Lipton Tea, Englewood, NJ, also updated its bagged teas to include a nine-product range of premium Pyramid Teas packaged in elegant pyramid-shaped gossamer mesh bags that are said to give the long-leaf teas and pieces of fruit contained within “maximum room to infuse for great aroma, color and taste.”
Last fall, Baltimore, MD-based Flora Health Inc. expanded its functional tea lineup with the launch of four new teas: 94% organic Deep Defense (with astragulus, cranberry, rooibos, peppermint and three types of echinacea), certified organic Pure Peppermint, Holy Basil (a wild-crafted, proprietary blend of Krishna, Vana and Rama with rooibos), and certified organic Soothing Chamomile.
While the loose and bagged tea segment strives to help consumers connect with the brewing roots of tea, the RTD segment is positioned to deliver more mainstream refreshment.
Honest Tea, Bethesda, MD, recently added Citrus Green Energy Tea, Honey Green Tea, Lemon Black Tea, Peach White Tea and Pomegranate White Tea with Acai to its lineup. Each of the teas is USDA Certified Organic and prominently features the level of epigallocatechin gallate (EGCG), a key antioxidant in tea, on the label. Both of the green teas contain 250 mg of EGCG per bottle, while the white teas each have 150 mg per bottle.
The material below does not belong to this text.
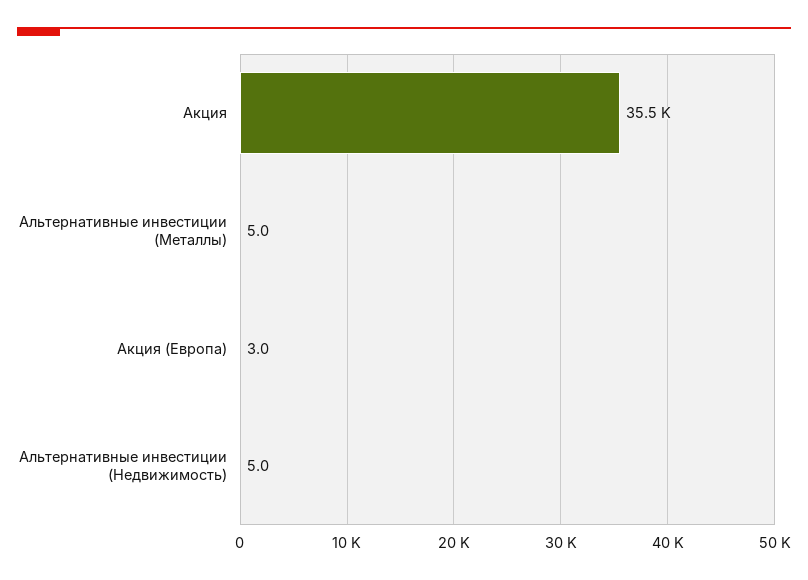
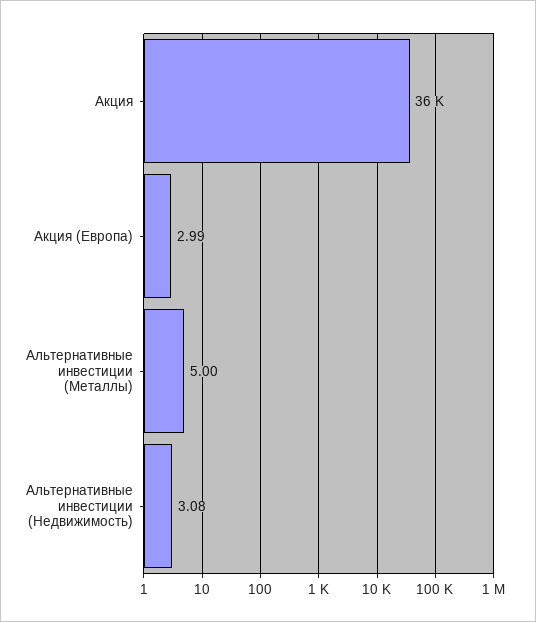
Альтернативные инвестиции (Недвижимость): 5 -> 3.08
As if the company’s approach to tea wasn’t successful enough, it was announced in February that The Coca-Cola Company, Atlanta, GA, had acquired a 40% stake in the company. The new products—sporting their new labels—represent the company’s first effort to broaden its appeal to mainstream consumers.
New York-based Inko’s LLC introduced white tea to the masses with its 100% natural RTD bottled iced teas in 2003. Last month the company expanded its flavor lineup with the debut of its fourth and fifth flavors—Blueberry White Tea and Honeydew White Tea. Both brews, which are made with rare white tea and 100% all-natural blueberry and honeydew extracts, are lightly sweetened and contain less than 60 calories per bottle.
The company said continuing clinical research is being conducted to examine the potential health benefits of white tea, with some studies showing that white tea has a higher level of antioxidants than green tea, potentially making it a superior cancer fighter.
Mr. Simrany said that from his vantage point, the future for tea is very bright indeed. All of the consumer trends currently in place that are positively influencing the category—the concern for health, desire for convenience and appeal for the exotic—are long term and will continue to propel the category to new heights of popularity. “As such,” he concluded, “we predict continued growth for at least the next decade or two. This may seem optimistic but when you consider tea has been around for nearly 5000 years, it is a mere blip in its life cycle.”